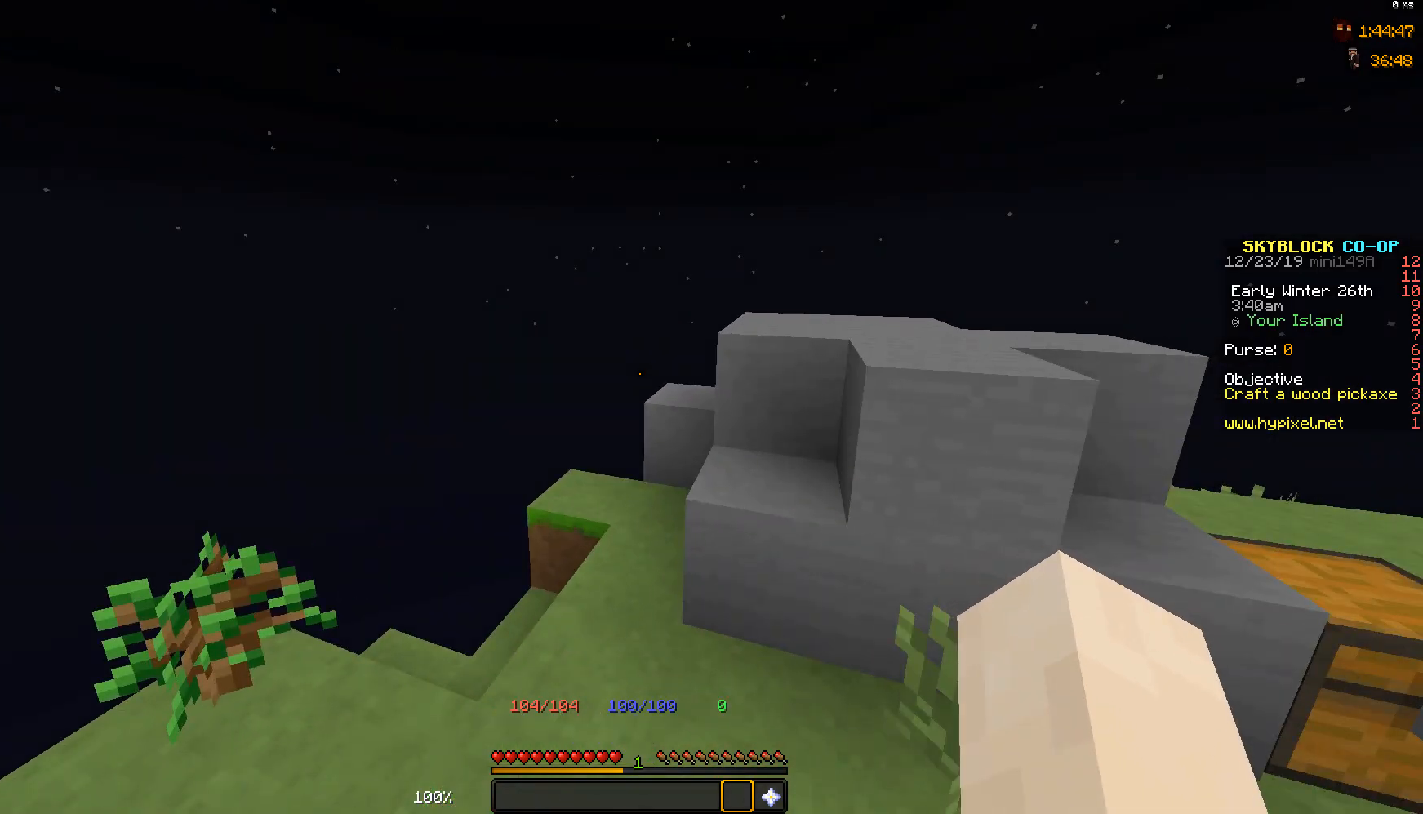
Gameplay with keyboard and mouse; each line is a JSON object with the keys and mouse buttons held at the frame after it. "events" lists presses ("down") and releases ("up") of "a", "d", "s", "space", "w", "mouse_left" and "mouse_right" between this image and that frame as [ms after this image, input, new state], when the widget could be followed in between. "mouse_left", "mouse_right" = the "left", "right" buttons of the "mouse" list. No other keys are recorded. Fast repeated clicks can show as one long hold. Mouse movement is not recorded.
{"keys": ["a", "w"], "mouse": [], "events": [[233, "a", "down"], [433, "w", "down"]]}
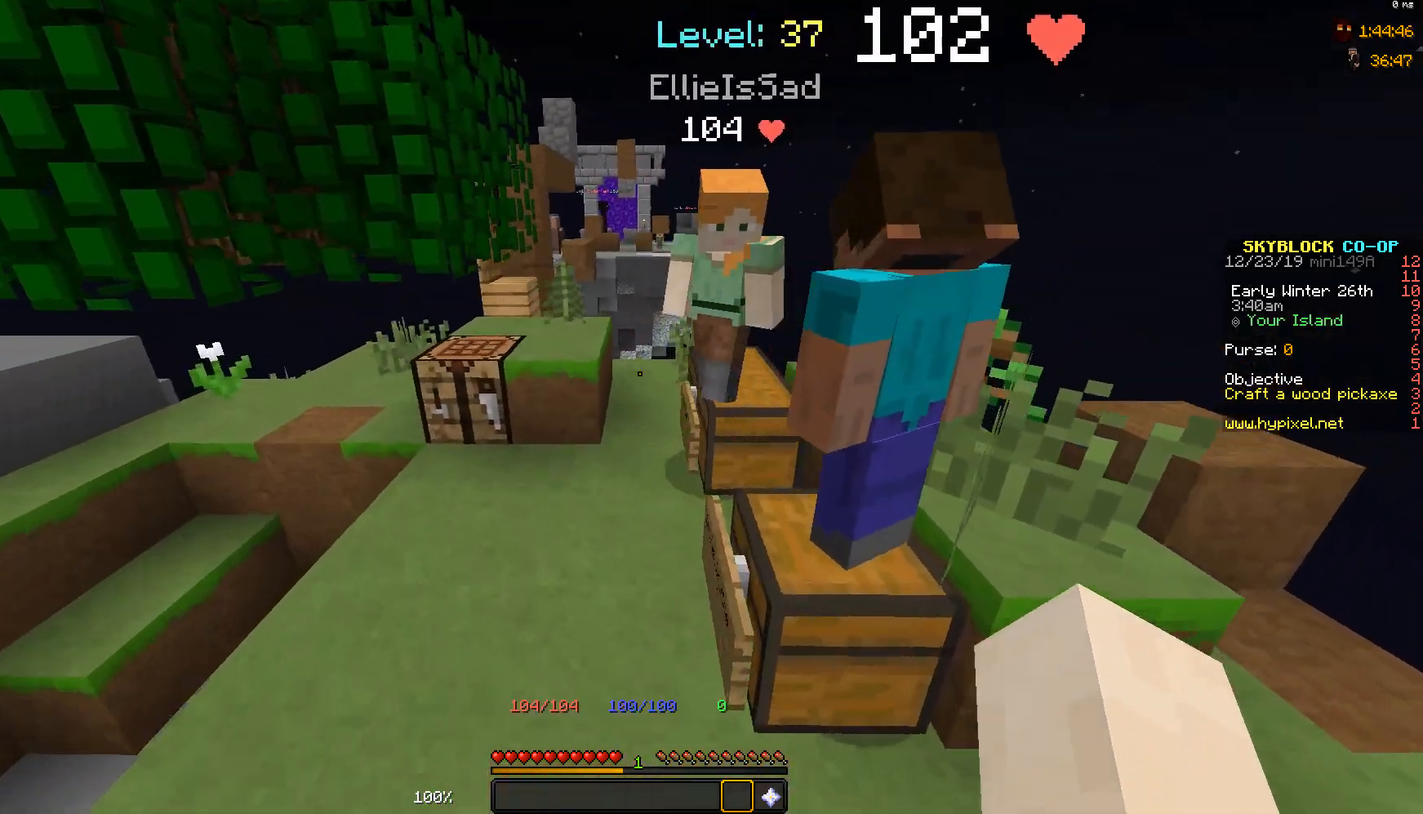
{"keys": [], "mouse": [], "events": [[333, "w", "up"], [483, "a", "up"]]}
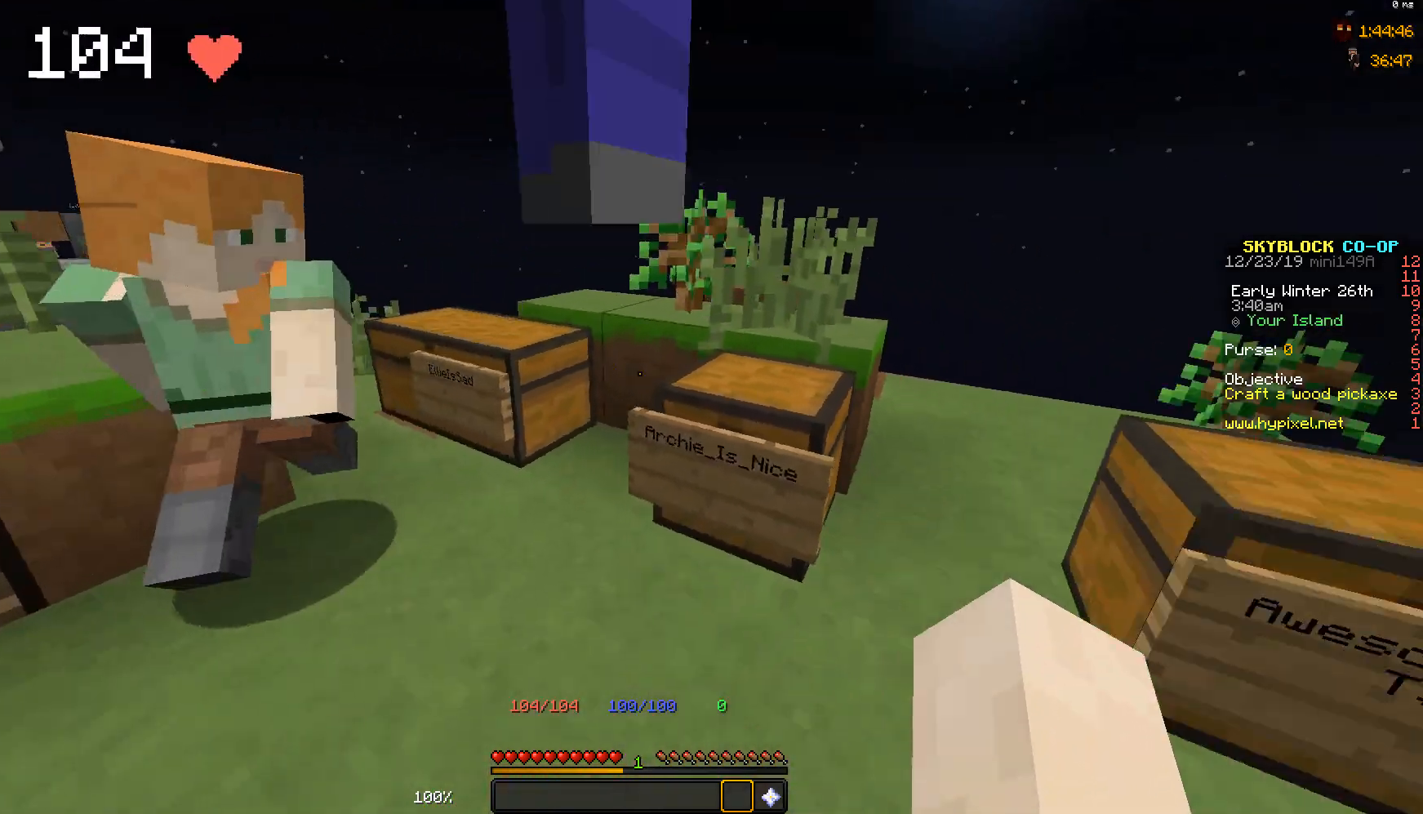
{"keys": ["s"], "mouse": []}
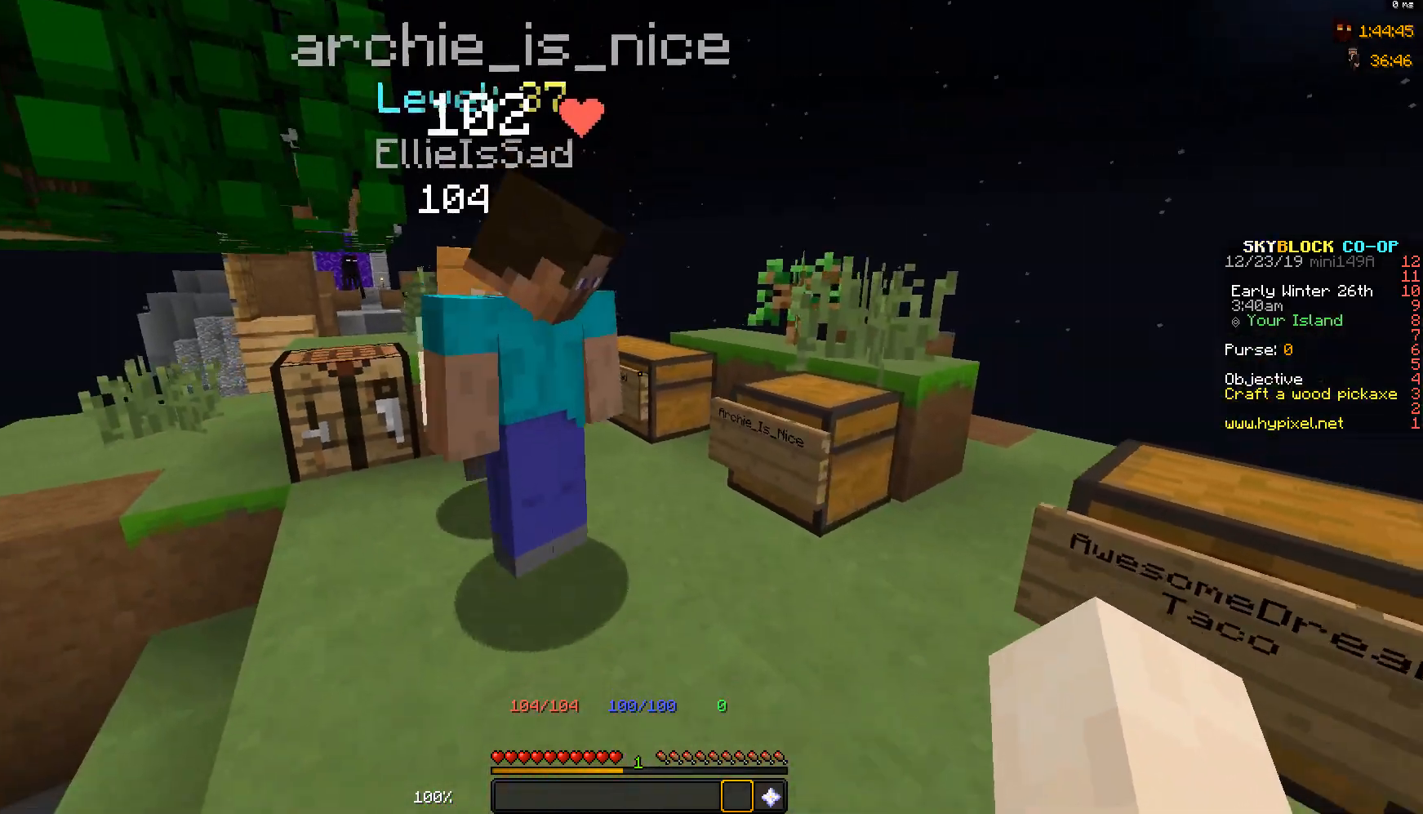
{"keys": ["d", "w"], "mouse": [], "events": [[33, "s", "up"], [283, "w", "down"], [433, "d", "down"]]}
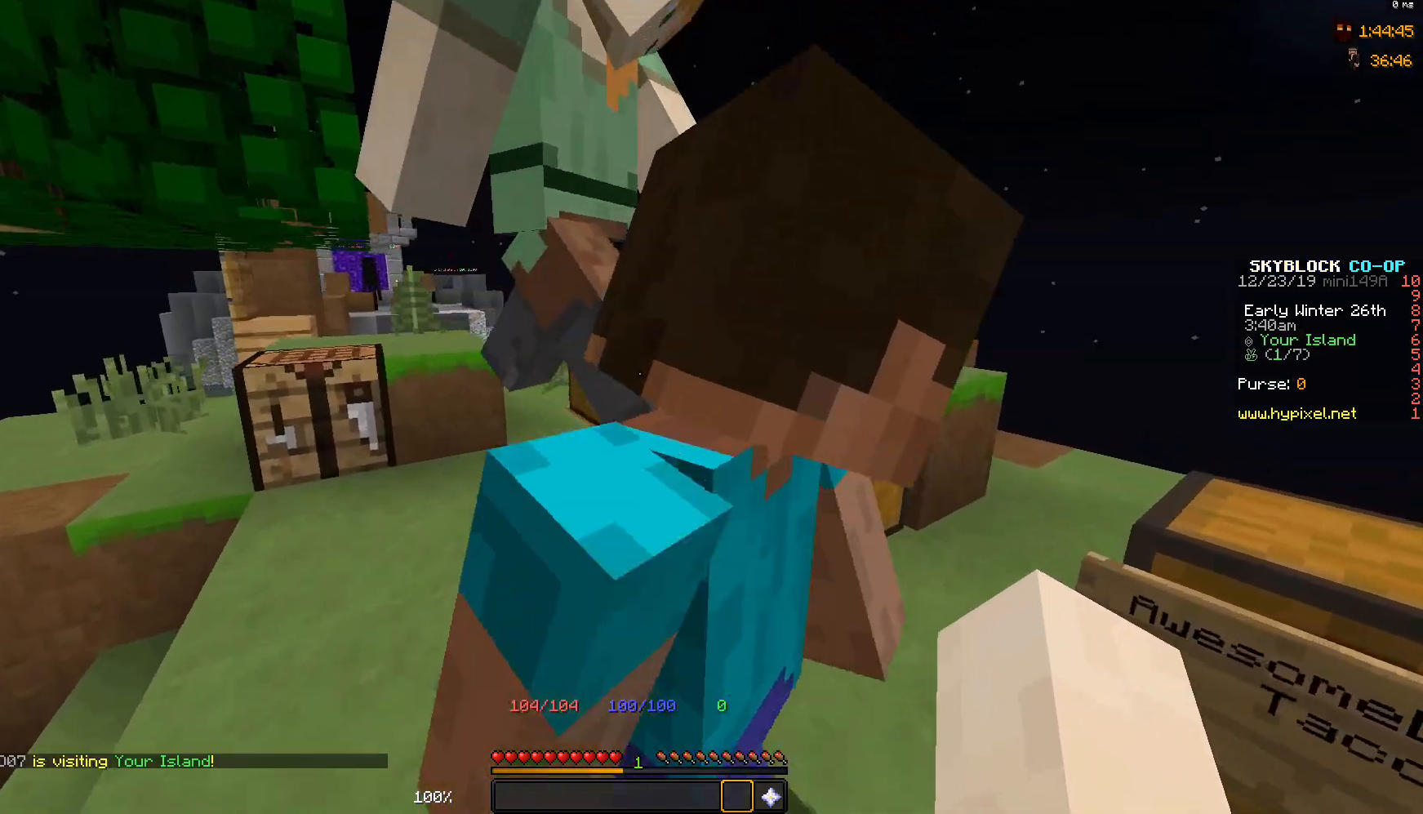
{"keys": ["s"], "mouse": [], "events": [[183, "d", "up"], [183, "w", "up"], [483, "s", "down"]]}
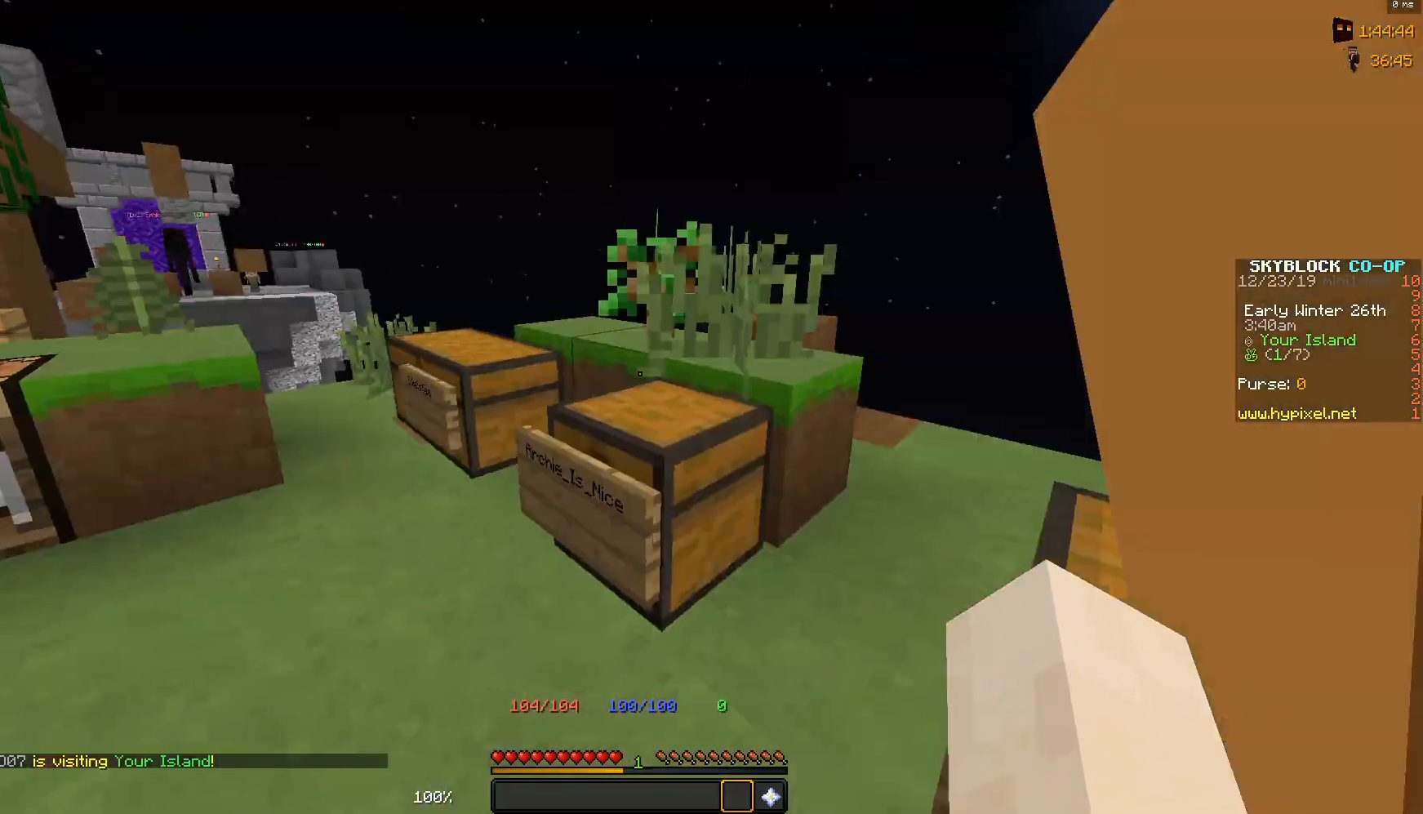
{"keys": ["w"], "mouse": [], "events": [[83, "d", "down"], [133, "s", "up"], [333, "w", "down"], [433, "d", "up"]]}
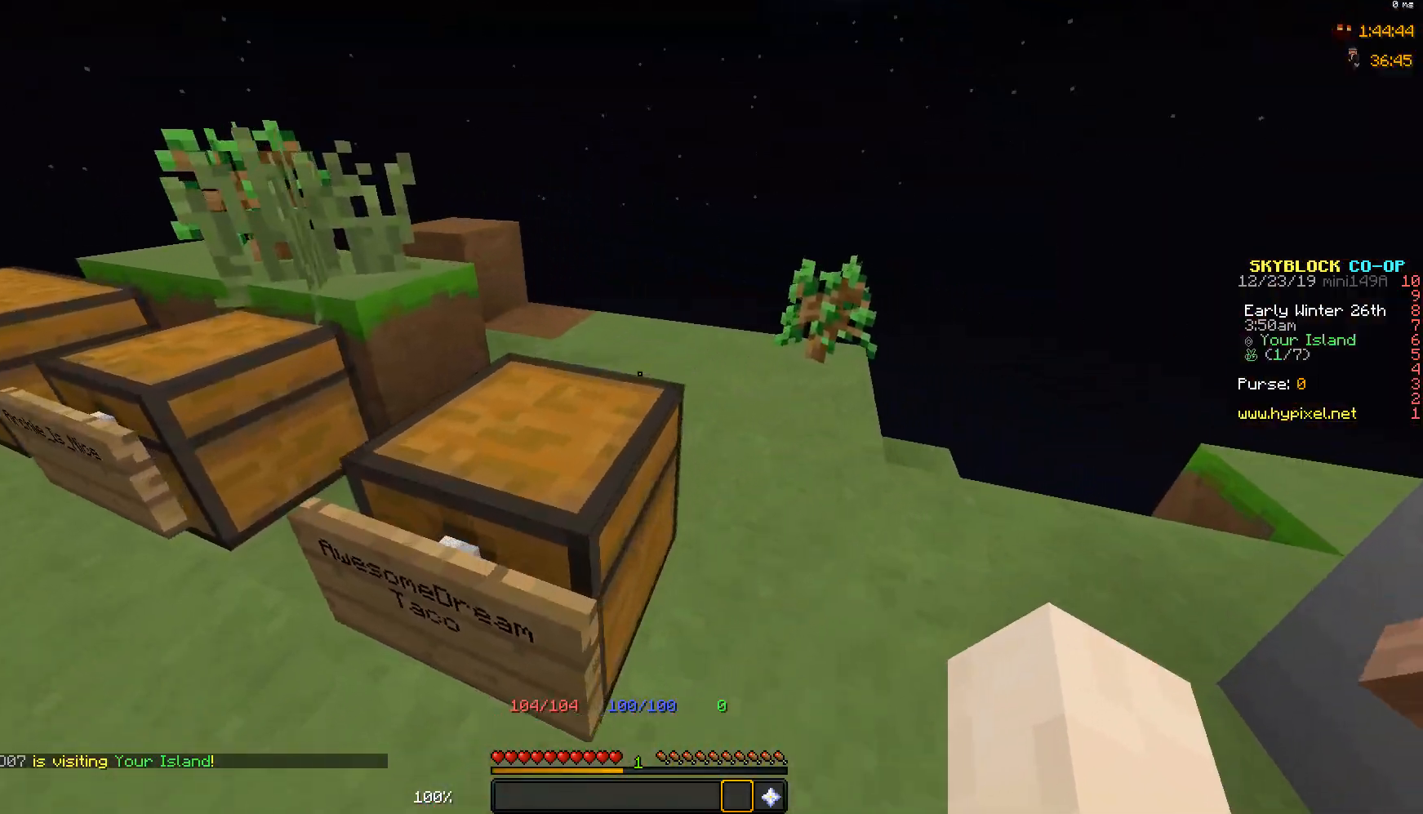
{"keys": [], "mouse": [], "events": [[33, "a", "down"], [33, "w", "up"], [333, "s", "down"], [383, "a", "up"], [483, "s", "up"]]}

-- About this task --
None of the pictures should be copied, but every record above must be returned exactly.

-- Response to this exercise --
Gameplay with keyboard and mouse; each line is a JSON object with the keys and mouse buttons held at the frame after it. "events" lists presses ("down") and releases ("up") of "a", "d", "s", "space", "w", "mouse_left" and "mouse_right" between this image and that frame as [ms after this image, input, new state], when the widget could be followed in between. "mouse_left", "mouse_right" = the "left", "right" buttons of the "mouse" list. No other keys are recorded. Fast repeated clicks can show as one long hold. Mouse movement is not recorded.
{"keys": ["a", "w"], "mouse": [], "events": [[233, "a", "down"], [433, "w", "down"]]}
{"keys": [], "mouse": [], "events": [[333, "w", "up"], [483, "a", "up"]]}
{"keys": ["s"], "mouse": []}
{"keys": ["d", "w"], "mouse": [], "events": [[33, "s", "up"], [283, "w", "down"], [433, "d", "down"]]}
{"keys": ["s"], "mouse": [], "events": [[183, "d", "up"], [183, "w", "up"], [483, "s", "down"]]}
{"keys": ["w"], "mouse": [], "events": [[83, "d", "down"], [133, "s", "up"], [333, "w", "down"], [433, "d", "up"]]}
{"keys": [], "mouse": [], "events": [[33, "a", "down"], [33, "w", "up"], [333, "s", "down"], [383, "a", "up"], [483, "s", "up"]]}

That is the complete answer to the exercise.